A Russian man has been charged with fraud after he constructed a false border post near the Russian border with Finland. Border control authorities said he received 10,000 euros from four South Asian migrants after promising to smuggle them into the EU.
Four migrants from South Asia have been fined and sentenced to deportation by a Russian court and their alleged Russian smuggler has been charged with fraud. According to the French news agency AFP, the smuggler promised the four men that he could smuggle them over the border to Finland and the EU.
Unbeknownst to the migrants, the alleged smuggler had in fact constructed a false border post in the forest, not far from the real Finnish border around the city of Vyborg. The man drove the migrants from the St Petersburg region towards the real Finnish border. He left them in the forest, saying they were now in Finland. Having appeared to have fulfilled the contract, the migrants claim they handed over the promised 10,000 euros to the smuggler, stated the Russian border authorities.
The Russian-Finnish border runs for over 1,000 kilometers -- much of it through uninhabited forest and tundra and covers the entire eastern side of Finland. According to AFP, after several hours of marching through the forest, the smuggler brought the men to his fake border post and then left.
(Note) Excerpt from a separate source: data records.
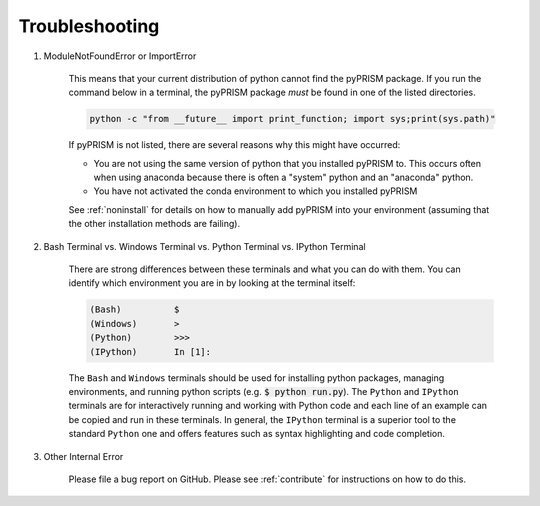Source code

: .. _trouble:

Troubleshooting
===============
#. ModuleNotFoundError or ImportError

    This means that your current distribution of python cannot find the
    pyPRISM package. If you run the command below in a terminal, the
    pyPRISM package *must* be found in one of the listed directories.

    .. code-block:: bash

        python -c "from __future__ import print_function; import sys;print(sys.path)"

    If pyPRISM is not listed, there are several reasons why this might have
    occurred:

    - You are not using the same version of python that you installed pyPRISM
      to. This occurs often when using anaconda because there is often a
      "system" python and an "anaconda" python.

    - You have not activated the conda environment to which you installed
      pyPRISM

    See :ref:`noninstall` for details on how to manually add pyPRISM into your
    environment (assuming that the other installation methods are failing).

#. Bash Terminal vs. Windows Terminal vs. Python Terminal vs. IPython Terminal 

    There are strong differences between these terminals and what you can do
    with them. You can identify which environment you are in by looking at the
    terminal itself:

    .. code-block:: bash

        (Bash)          $
        (Windows)       >
        (Python)        >>>
        (IPython)       In [1]: 

    The ``Bash`` and ``Windows`` terminals should be used for installing python
    packages, managing environments, and running python scripts (e.g.  :code:`$
    python run.py`). The ``Python`` and ``IPython`` terminals are for
    interactively running and working with Python code and each line of an
    example can be copied and run in these terminals. In general, the
    ``IPython`` terminal is a superior tool to the standard ``Python`` one and
    offers features such as syntax highlighting and code completion. 

#. Other Internal Error

    Please file a bug report on GitHub. Please see :ref:`contribute` for
    instructions on how to do this. 


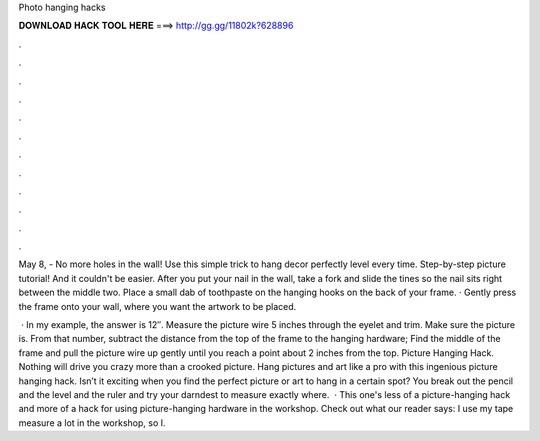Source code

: Photo hanging hacks



𝐃𝐎𝐖𝐍𝐋𝐎𝐀𝐃 𝐇𝐀𝐂𝐊 𝐓𝐎𝐎𝐋 𝐇𝐄𝐑𝐄 ===> http://gg.gg/11802k?628896



.



.



.



.



.



.



.



.



.



.



.



.

May 8, - No more holes in the wall! Use this simple trick to hang decor perfectly level every time. Step-by-step picture tutorial! And it couldn't be easier. After you put your nail in the wall, take a fork and slide the tines so the nail sits right between the middle two. Place a small dab of toothpaste on the hanging hooks on the back of your frame. · Gently press the frame onto your wall, where you want the artwork to be placed.

 · In my example, the answer is 12″. Measure the picture wire 5 inches through the eyelet and trim. Make sure the picture is. From that number, subtract the distance from the top of the frame to the hanging hardware; Find the middle of the frame and pull the picture wire up gently until you reach a point about 2 inches from the top. Picture Hanging Hack. Nothing will drive you crazy more than a crooked picture. Hang pictures and art like a pro with this ingenious picture hanging hack. Isn’t it exciting when you find the perfect picture or art to hang in a certain spot? You break out the pencil and the level and the ruler and try your darndest to measure exactly where.  · This one's less of a picture-hanging hack and more of a hack for using picture-hanging hardware in the workshop. Check out what our reader says: I use my tape measure a lot in the workshop, so I.
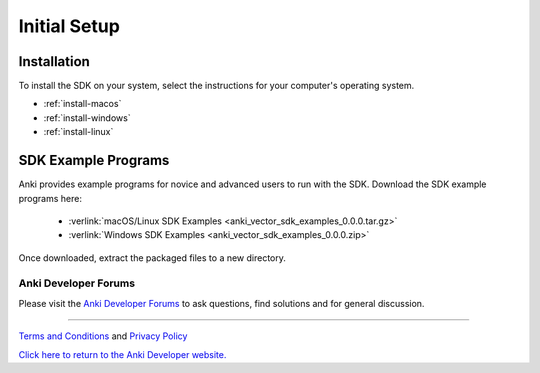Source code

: .. _initial:

#############
Initial Setup
#############

------------
Installation
------------

To install the SDK on your system, select the instructions for your computer's operating system.

* :ref:`install-macos`
* :ref:`install-windows`
* :ref:`install-linux`


--------------------
SDK Example Programs
--------------------

Anki provides example programs for novice and advanced users to run with the SDK. Download the SDK example programs here:

  * :verlink:`macOS/Linux SDK Examples <anki_vector_sdk_examples_0.0.0.tar.gz>`

  * :verlink:`Windows SDK Examples <anki_vector_sdk_examples_0.0.0.zip>`

Once downloaded, extract the packaged files to a new directory.

..

.. _trouble:

^^^^^^^^^^^^^^^^^^^^^
Anki Developer Forums
^^^^^^^^^^^^^^^^^^^^^

Please visit the `Anki Developer Forums <https://forums.anki.com/>`_ to ask questions, find solutions and for general discussion.

----

`Terms and Conditions <https://www.anki.com/en-us/company/terms-and-conditions>`_ and `Privacy Policy <https://www.anki.com/en-us/company/privacy>`_

`Click here to return to the Anki Developer website. <https://developer.anki.com>`_
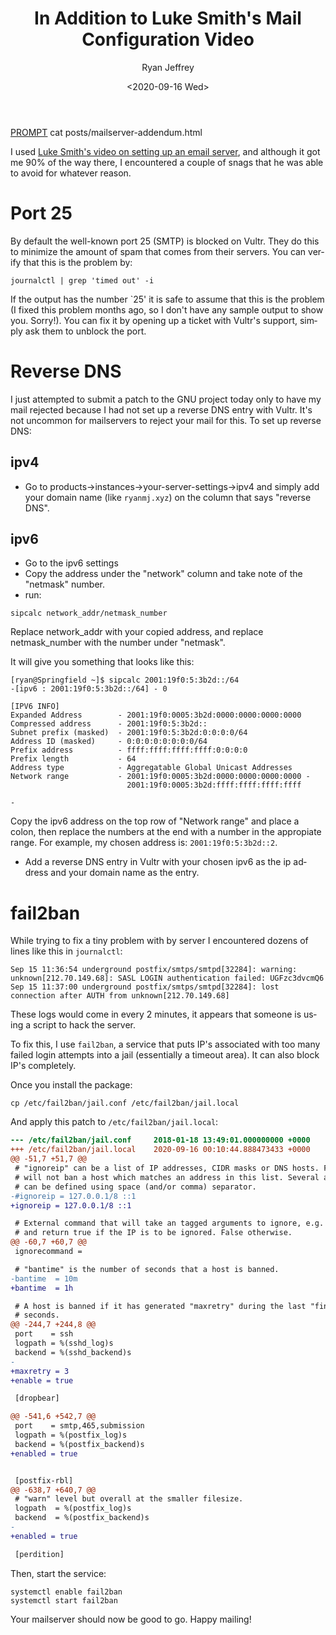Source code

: #+options: ':nil *:t -:t ::t <:t H:3 \n:nil ^:{} arch:headline
#+options: author:t broken-links:nil c:nil creator:nil
#+options: d:(not "LOGBOOK") date:t e:t email:nil f:t inline:t num:t
#+options: p:nil pri:nil prop:nil stat:t tags:t tasks:t tex:t
#+options: timestamp:t title:nil toc:t todo:t |:t
#+HTML_HEAD: <link rel="stylesheet" type="text/css" href="../css/terminal.css" />
#+HTML_HEAD: <script src="../scripts/main.js" integrity="sha384-__SHASUM__"></script>
#+HTML_HEAD: <link rel="shortcut icon" type="image/x-icon" href="/res/favicon.ico">
#+language: en
#+select_tags: export
#+exclude_tags: noexport
#+creator: Emacs 27.1 (Org mode 9.3)
#+options: html-link-use-abs-url:nil
#+options: html-scripts:nil html-style:nil
#+options: html5-fancy:nil tex:t
#+html_doctype: xhtml-strict
#+html_container: div
#+description:
#+keywords:
#+html_link_home:
#+html_link_up:
#+html_mathjax:
#+html_head:
#+html_head_extra:
#+subtitle:
#+infojs_opt:
#+creator: <a href="https://www.gnu.org/software/emacs/">Emacs</a> 27.1 (<a href="https://orgmode.org">Org</a> mode 9.3)
#+latex_header:
#+options: toc:nil


#+TITLE: In Addition to Luke Smith's Mail Configuration Video
#+AUTHOR: Ryan Jeffrey
#+EMAIL: ryan@ryanmj.xyz
#+DATE: <2020-09-16 Wed>
#+OPTIONS: num:nil

__PROMPT__ cat posts/mailserver-addendum.html

I used [[https://youtu.be/9zP7qooM4pY][Luke Smith's video on setting up an email server]], and although it got me 90% of the way there, I encountered a couple of snags that he was able to avoid for whatever reason.


* Port 25
By default the well-known port 25 (SMTP) is blocked on Vultr. They do this to minimize the amount of spam that comes from their servers. You can verify that this is the problem by:

#+begin_src shell
journalctl | grep 'timed out' -i
#+end_src

If the output has the number `25' it is safe to assume that this is the problem (I fixed this problem months ago, so I don't have any sample output to show you. Sorry!). You can fix it by opening up a ticket with Vultr's support, simply ask them to unblock the port.

* Reverse DNS
I just attempted to submit a patch to the GNU project today only to have my mail rejected because I had not set up a reverse DNS entry with Vultr. It's not uncommon for mailservers to reject your mail for this. To set up reverse DNS:

** ipv4
- Go to products->instances->your-server-settings->ipv4 and simply add your domain name (like ~ryanmj.xyz~) on the column that says "reverse DNS".
** ipv6
- Go to the ipv6 settings
- Copy the address under the "network" column and take note of the "netmask" number.
- run:
#+begin_src shell
sipcalc network_addr/netmask_number
#+end_src

Replace network_addr with your copied address, and replace netmask_number with the number under "netmask".

It will give you something that looks like this:
#+begin_src 
[ryan@Springfield ~]$ sipcalc 2001:19f0:5:3b2d::/64
-[ipv6 : 2001:19f0:5:3b2d::/64] - 0

[IPV6 INFO]
Expanded Address        - 2001:19f0:0005:3b2d:0000:0000:0000:0000
Compressed address      - 2001:19f0:5:3b2d::
Subnet prefix (masked)  - 2001:19f0:5:3b2d:0:0:0:0/64
Address ID (masked)     - 0:0:0:0:0:0:0:0/64
Prefix address          - ffff:ffff:ffff:ffff:0:0:0:0
Prefix length           - 64
Address type            - Aggregatable Global Unicast Addresses
Network range           - 2001:19f0:0005:3b2d:0000:0000:0000:0000 -
                          2001:19f0:0005:3b2d:ffff:ffff:ffff:ffff

-
#+end_src

Copy the ipv6 address on the top row of "Network range" and place a colon, then replace the numbers at the end with a number in the appropiate range. For example, my chosen address is: ~2001:19f0:5:3b2d::2~.

- Add a reverse DNS entry in Vultr with your chosen ipv6 as the ip address and your domain name as the entry.


* fail2ban
While trying to fix a tiny problem with by server I encountered dozens of lines like this in ~journalctl~:

#+begin_src 
Sep 15 11:36:54 underground postfix/smtps/smtpd[32284]: warning: unknown[212.70.149.68]: SASL LOGIN authentication failed: UGFzc3dvcmQ6
Sep 15 11:37:00 underground postfix/smtps/smtpd[32284]: lost connection after AUTH from unknown[212.70.149.68]
#+end_src

These logs would come in every 2 minutes, it appears that someone is using a script to hack the server.

To fix this, I use ~fail2ban~, a service that puts IP's associated with too many failed login attempts into a jail (essentially a timeout area). It can also block IP's completely. 

Once you install the package:

#+begin_src shell
  cp /etc/fail2ban/jail.conf /etc/fail2ban/jail.local
#+end_src

And apply this patch to ~/etc/fail2ban/jail.local~:

#+begin_src diff
--- /etc/fail2ban/jail.conf     2018-01-18 13:49:01.000000000 +0000
+++ /etc/fail2ban/jail.local    2020-09-16 00:10:44.888473433 +0000
@@ -51,7 +51,7 @@
 # "ignoreip" can be a list of IP addresses, CIDR masks or DNS hosts. Fail2ban
 # will not ban a host which matches an address in this list. Several addresses
 # can be defined using space (and/or comma) separator.
-#ignoreip = 127.0.0.1/8 ::1
+ignoreip = 127.0.0.1/8 ::1

 # External command that will take an tagged arguments to ignore, e.g. <ip>,
 # and return true if the IP is to be ignored. False otherwise.
@@ -60,7 +60,7 @@
 ignorecommand =

 # "bantime" is the number of seconds that a host is banned.
-bantime  = 10m
+bantime  = 1h

 # A host is banned if it has generated "maxretry" during the last "findtime"
 # seconds.
@@ -244,7 +244,8 @@
 port    = ssh
 logpath = %(sshd_log)s
 backend = %(sshd_backend)s
-
+maxretry = 3
+enable = true

 [dropbear]

@@ -541,6 +542,7 @@
 port    = smtp,465,submission
 logpath = %(postfix_log)s
 backend = %(postfix_backend)s
+enabled = true


 [postfix-rbl]
@@ -638,7 +640,7 @@
 # "warn" level but overall at the smaller filesize.
 logpath  = %(postfix_log)s
 backend  = %(postfix_backend)s
-
+enabled = true

 [perdition]

#+end_src

Then, start the service:

#+begin_src shell
systemctl enable fail2ban
systemctl start fail2ban
#+end_src


Your mailserver should now be good to go. Happy mailing!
Russian border guards told news agencies that they stopped the four migrants still wandering in the forest and later picked up the smuggler. A video on a Russian online site purports to show four men of South Asian appearance wrapped up in padded jackets at night with their hands held in the air. Later in the video two men, whose faces we don’t see, are counting out money at a table.
The arrest is meant to have taken place on November 28 and the court sentenced the migrants on December 4. The migrants were given a fine and are due to be expelled from Russia. The alleged smuggler is being pursued for the more serious crime of fraud and is held in detention pending further investigation.
From Russia to the EU
Over the years thousands of migrants from central Asia, Afghanistan, South Asia and Africa have attempted to cross into the EU via the Russian border. Due to a Russian rule that one cannot cross the border on foot, migrants have bought Lada cars, which they then abandoned at the border, and later bicycles, in order to reach EU territory.The Finnish Border authorities have a website in English about the area. They explain that there is a three-kilometer border zone “to maintain order at the border and to maintain border security.”
“Entry to the border zone is forbidden. […] Illegally staying in the border zone will always lead to judicial measures.” They add that the perimeter of this forbidden zone is marked with “yellow border signs, yellow circles painted on or affixed to trees and poles and booms located on roads and access routes.” If you are attempting to cross by water, you will find “yellow beacons, buoys and pairs of leading marks […] used to mark the border zone.”
In 2016 the state sponsored Russian TV channel from Russia Today (Ruptly) reported on those trying to make it across the Russian-Finnish border much further north near the Finnish town of Salla.